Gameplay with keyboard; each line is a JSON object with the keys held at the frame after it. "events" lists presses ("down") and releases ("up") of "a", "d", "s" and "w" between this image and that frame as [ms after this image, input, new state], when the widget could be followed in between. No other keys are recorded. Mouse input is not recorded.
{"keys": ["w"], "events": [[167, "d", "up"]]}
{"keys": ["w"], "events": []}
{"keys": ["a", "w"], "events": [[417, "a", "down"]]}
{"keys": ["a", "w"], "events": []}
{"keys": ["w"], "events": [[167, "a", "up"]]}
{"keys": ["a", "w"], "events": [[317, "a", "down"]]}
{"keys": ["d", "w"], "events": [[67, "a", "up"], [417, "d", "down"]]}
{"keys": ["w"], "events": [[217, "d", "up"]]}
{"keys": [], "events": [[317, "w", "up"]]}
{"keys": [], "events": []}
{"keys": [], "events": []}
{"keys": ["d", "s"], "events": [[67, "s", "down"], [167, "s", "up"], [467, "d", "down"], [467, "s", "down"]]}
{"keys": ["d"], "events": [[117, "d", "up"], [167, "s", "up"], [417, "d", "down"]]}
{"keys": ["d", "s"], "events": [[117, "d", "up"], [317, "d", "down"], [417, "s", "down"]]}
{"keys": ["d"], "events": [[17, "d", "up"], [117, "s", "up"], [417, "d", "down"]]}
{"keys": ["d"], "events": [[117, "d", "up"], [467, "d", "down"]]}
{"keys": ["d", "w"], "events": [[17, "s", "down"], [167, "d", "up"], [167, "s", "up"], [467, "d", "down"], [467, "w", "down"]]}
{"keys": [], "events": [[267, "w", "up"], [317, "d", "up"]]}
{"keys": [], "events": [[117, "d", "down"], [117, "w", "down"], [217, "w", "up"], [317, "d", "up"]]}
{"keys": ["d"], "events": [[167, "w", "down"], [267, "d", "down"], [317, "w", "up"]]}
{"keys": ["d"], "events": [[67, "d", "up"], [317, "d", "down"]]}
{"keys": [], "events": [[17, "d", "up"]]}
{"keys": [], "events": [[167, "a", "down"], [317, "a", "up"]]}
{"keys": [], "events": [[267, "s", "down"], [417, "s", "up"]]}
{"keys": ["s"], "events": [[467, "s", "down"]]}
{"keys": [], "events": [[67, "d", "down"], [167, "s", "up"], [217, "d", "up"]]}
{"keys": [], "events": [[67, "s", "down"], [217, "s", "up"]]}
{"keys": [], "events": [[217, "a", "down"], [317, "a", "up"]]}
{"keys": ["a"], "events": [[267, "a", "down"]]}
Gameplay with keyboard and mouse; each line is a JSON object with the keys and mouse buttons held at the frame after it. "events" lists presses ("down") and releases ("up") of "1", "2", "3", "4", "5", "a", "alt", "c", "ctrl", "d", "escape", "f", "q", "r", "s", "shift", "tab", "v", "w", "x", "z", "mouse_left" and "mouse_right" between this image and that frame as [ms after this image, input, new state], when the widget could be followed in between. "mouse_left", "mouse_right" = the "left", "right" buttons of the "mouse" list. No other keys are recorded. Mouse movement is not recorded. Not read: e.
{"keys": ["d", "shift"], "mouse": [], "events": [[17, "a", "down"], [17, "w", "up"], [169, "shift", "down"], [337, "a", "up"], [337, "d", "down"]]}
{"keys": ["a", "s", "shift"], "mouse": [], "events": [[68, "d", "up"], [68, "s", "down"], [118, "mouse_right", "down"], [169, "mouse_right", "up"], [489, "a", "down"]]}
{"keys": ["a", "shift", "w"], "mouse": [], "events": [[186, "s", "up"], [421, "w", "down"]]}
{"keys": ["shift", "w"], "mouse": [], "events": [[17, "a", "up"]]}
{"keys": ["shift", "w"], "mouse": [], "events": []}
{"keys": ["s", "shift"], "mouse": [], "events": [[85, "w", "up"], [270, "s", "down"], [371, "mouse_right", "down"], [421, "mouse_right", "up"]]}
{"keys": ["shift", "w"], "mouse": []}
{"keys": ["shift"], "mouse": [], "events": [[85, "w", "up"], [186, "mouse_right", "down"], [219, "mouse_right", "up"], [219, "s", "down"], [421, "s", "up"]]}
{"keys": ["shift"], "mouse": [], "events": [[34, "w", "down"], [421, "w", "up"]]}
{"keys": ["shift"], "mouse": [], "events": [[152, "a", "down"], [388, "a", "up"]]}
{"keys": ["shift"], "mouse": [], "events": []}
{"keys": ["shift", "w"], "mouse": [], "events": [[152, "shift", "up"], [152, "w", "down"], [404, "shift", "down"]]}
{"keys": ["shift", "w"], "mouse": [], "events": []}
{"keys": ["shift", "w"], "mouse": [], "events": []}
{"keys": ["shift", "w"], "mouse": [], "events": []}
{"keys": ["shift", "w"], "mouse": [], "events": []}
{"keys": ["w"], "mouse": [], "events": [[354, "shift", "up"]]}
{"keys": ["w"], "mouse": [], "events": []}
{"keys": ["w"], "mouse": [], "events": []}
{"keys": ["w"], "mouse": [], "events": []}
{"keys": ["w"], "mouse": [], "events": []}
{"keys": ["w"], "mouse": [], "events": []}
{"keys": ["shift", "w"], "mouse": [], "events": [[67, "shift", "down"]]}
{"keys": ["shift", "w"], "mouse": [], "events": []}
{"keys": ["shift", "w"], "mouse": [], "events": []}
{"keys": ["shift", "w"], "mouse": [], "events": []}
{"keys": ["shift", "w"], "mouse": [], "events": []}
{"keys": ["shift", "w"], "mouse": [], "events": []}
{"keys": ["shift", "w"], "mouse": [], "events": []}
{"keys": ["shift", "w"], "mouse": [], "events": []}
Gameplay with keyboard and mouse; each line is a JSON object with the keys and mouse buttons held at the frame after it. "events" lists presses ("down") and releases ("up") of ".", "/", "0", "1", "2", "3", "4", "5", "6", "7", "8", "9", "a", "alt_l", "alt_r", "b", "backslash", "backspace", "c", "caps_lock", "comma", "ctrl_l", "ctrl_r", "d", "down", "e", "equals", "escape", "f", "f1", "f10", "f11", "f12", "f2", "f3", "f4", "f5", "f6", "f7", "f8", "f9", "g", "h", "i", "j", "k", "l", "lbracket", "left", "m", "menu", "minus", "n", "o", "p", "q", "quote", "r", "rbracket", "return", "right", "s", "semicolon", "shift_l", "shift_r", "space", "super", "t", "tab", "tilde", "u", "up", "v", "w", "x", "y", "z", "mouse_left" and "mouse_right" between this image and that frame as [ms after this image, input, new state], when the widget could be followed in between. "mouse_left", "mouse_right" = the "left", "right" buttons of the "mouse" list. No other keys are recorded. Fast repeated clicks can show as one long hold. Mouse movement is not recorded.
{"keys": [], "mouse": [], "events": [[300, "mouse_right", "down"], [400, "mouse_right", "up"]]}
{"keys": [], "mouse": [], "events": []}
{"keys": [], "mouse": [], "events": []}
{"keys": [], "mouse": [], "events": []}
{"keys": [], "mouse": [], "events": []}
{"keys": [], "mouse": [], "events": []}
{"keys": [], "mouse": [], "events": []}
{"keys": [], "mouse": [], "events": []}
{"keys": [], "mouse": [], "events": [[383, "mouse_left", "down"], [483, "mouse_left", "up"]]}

# Action item:
Retype every record exactly, omitting nothing.

# Expected output:
Gameplay with keyboard; each line is a JSON object with the keys held at the frame after it. "events" lists presses ("down") and releases ("up") of "a", "d", "s" and "w" between this image and that frame as [ms after this image, input, new state], when the widget could be followed in between. No other keys are recorded. Mouse input is not recorded.
{"keys": ["w"], "events": [[167, "d", "up"]]}
{"keys": ["w"], "events": []}
{"keys": ["a", "w"], "events": [[417, "a", "down"]]}
{"keys": ["a", "w"], "events": []}
{"keys": ["w"], "events": [[167, "a", "up"]]}
{"keys": ["a", "w"], "events": [[317, "a", "down"]]}
{"keys": ["d", "w"], "events": [[67, "a", "up"], [417, "d", "down"]]}
{"keys": ["w"], "events": [[217, "d", "up"]]}
{"keys": [], "events": [[317, "w", "up"]]}
{"keys": [], "events": []}
{"keys": [], "events": []}
{"keys": ["d", "s"], "events": [[67, "s", "down"], [167, "s", "up"], [467, "d", "down"], [467, "s", "down"]]}
{"keys": ["d"], "events": [[117, "d", "up"], [167, "s", "up"], [417, "d", "down"]]}
{"keys": ["d", "s"], "events": [[117, "d", "up"], [317, "d", "down"], [417, "s", "down"]]}
{"keys": ["d"], "events": [[17, "d", "up"], [117, "s", "up"], [417, "d", "down"]]}
{"keys": ["d"], "events": [[117, "d", "up"], [467, "d", "down"]]}
{"keys": ["d", "w"], "events": [[17, "s", "down"], [167, "d", "up"], [167, "s", "up"], [467, "d", "down"], [467, "w", "down"]]}
{"keys": [], "events": [[267, "w", "up"], [317, "d", "up"]]}
{"keys": [], "events": [[117, "d", "down"], [117, "w", "down"], [217, "w", "up"], [317, "d", "up"]]}
{"keys": ["d"], "events": [[167, "w", "down"], [267, "d", "down"], [317, "w", "up"]]}
{"keys": ["d"], "events": [[67, "d", "up"], [317, "d", "down"]]}
{"keys": [], "events": [[17, "d", "up"]]}
{"keys": [], "events": [[167, "a", "down"], [317, "a", "up"]]}
{"keys": [], "events": [[267, "s", "down"], [417, "s", "up"]]}
{"keys": ["s"], "events": [[467, "s", "down"]]}
{"keys": [], "events": [[67, "d", "down"], [167, "s", "up"], [217, "d", "up"]]}
{"keys": [], "events": [[67, "s", "down"], [217, "s", "up"]]}
{"keys": [], "events": [[217, "a", "down"], [317, "a", "up"]]}
{"keys": ["a"], "events": [[267, "a", "down"]]}
Gameplay with keyboard and mouse; each line is a JSON object with the keys and mouse buttons held at the frame after it. "events" lists presses ("down") and releases ("up") of "1", "2", "3", "4", "5", "a", "alt", "c", "ctrl", "d", "escape", "f", "q", "r", "s", "shift", "tab", "v", "w", "x", "z", "mouse_left" and "mouse_right" between this image and that frame as [ms after this image, input, new state], when the widget could be followed in between. "mouse_left", "mouse_right" = the "left", "right" buttons of the "mouse" list. No other keys are recorded. Mouse movement is not recorded. Not read: e.
{"keys": ["d", "shift"], "mouse": [], "events": [[17, "a", "down"], [17, "w", "up"], [169, "shift", "down"], [337, "a", "up"], [337, "d", "down"]]}
{"keys": ["a", "s", "shift"], "mouse": [], "events": [[68, "d", "up"], [68, "s", "down"], [118, "mouse_right", "down"], [169, "mouse_right", "up"], [489, "a", "down"]]}
{"keys": ["a", "shift", "w"], "mouse": [], "events": [[186, "s", "up"], [421, "w", "down"]]}
{"keys": ["shift", "w"], "mouse": [], "events": [[17, "a", "up"]]}
{"keys": ["shift", "w"], "mouse": [], "events": []}
{"keys": ["s", "shift"], "mouse": [], "events": [[85, "w", "up"], [270, "s", "down"], [371, "mouse_right", "down"], [421, "mouse_right", "up"]]}
{"keys": ["shift", "w"], "mouse": []}
{"keys": ["shift"], "mouse": [], "events": [[85, "w", "up"], [186, "mouse_right", "down"], [219, "mouse_right", "up"], [219, "s", "down"], [421, "s", "up"]]}
{"keys": ["shift"], "mouse": [], "events": [[34, "w", "down"], [421, "w", "up"]]}
{"keys": ["shift"], "mouse": [], "events": [[152, "a", "down"], [388, "a", "up"]]}
{"keys": ["shift"], "mouse": [], "events": []}
{"keys": ["shift", "w"], "mouse": [], "events": [[152, "shift", "up"], [152, "w", "down"], [404, "shift", "down"]]}
{"keys": ["shift", "w"], "mouse": [], "events": []}
{"keys": ["shift", "w"], "mouse": [], "events": []}
{"keys": ["shift", "w"], "mouse": [], "events": []}
{"keys": ["shift", "w"], "mouse": [], "events": []}
{"keys": ["w"], "mouse": [], "events": [[354, "shift", "up"]]}
{"keys": ["w"], "mouse": [], "events": []}
{"keys": ["w"], "mouse": [], "events": []}
{"keys": ["w"], "mouse": [], "events": []}
{"keys": ["w"], "mouse": [], "events": []}
{"keys": ["w"], "mouse": [], "events": []}
{"keys": ["shift", "w"], "mouse": [], "events": [[67, "shift", "down"]]}
{"keys": ["shift", "w"], "mouse": [], "events": []}
{"keys": ["shift", "w"], "mouse": [], "events": []}
{"keys": ["shift", "w"], "mouse": [], "events": []}
{"keys": ["shift", "w"], "mouse": [], "events": []}
{"keys": ["shift", "w"], "mouse": [], "events": []}
{"keys": ["shift", "w"], "mouse": [], "events": []}
{"keys": ["shift", "w"], "mouse": [], "events": []}
Gameplay with keyboard and mouse; each line is a JSON object with the keys and mouse buttons held at the frame after it. "events" lists presses ("down") and releases ("up") of ".", "/", "0", "1", "2", "3", "4", "5", "6", "7", "8", "9", "a", "alt_l", "alt_r", "b", "backslash", "backspace", "c", "caps_lock", "comma", "ctrl_l", "ctrl_r", "d", "down", "e", "equals", "escape", "f", "f1", "f10", "f11", "f12", "f2", "f3", "f4", "f5", "f6", "f7", "f8", "f9", "g", "h", "i", "j", "k", "l", "lbracket", "left", "m", "menu", "minus", "n", "o", "p", "q", "quote", "r", "rbracket", "return", "right", "s", "semicolon", "shift_l", "shift_r", "space", "super", "t", "tab", "tilde", "u", "up", "v", "w", "x", "y", "z", "mouse_left" and "mouse_right" between this image and that frame as [ms after this image, input, new state], when the widget could be followed in between. "mouse_left", "mouse_right" = the "left", "right" buttons of the "mouse" list. No other keys are recorded. Fast repeated clicks can show as one long hold. Mouse movement is not recorded.
{"keys": [], "mouse": [], "events": [[300, "mouse_right", "down"], [400, "mouse_right", "up"]]}
{"keys": [], "mouse": [], "events": []}
{"keys": [], "mouse": [], "events": []}
{"keys": [], "mouse": [], "events": []}
{"keys": [], "mouse": [], "events": []}
{"keys": [], "mouse": [], "events": []}
{"keys": [], "mouse": [], "events": []}
{"keys": [], "mouse": [], "events": []}
{"keys": [], "mouse": [], "events": [[383, "mouse_left", "down"], [483, "mouse_left", "up"]]}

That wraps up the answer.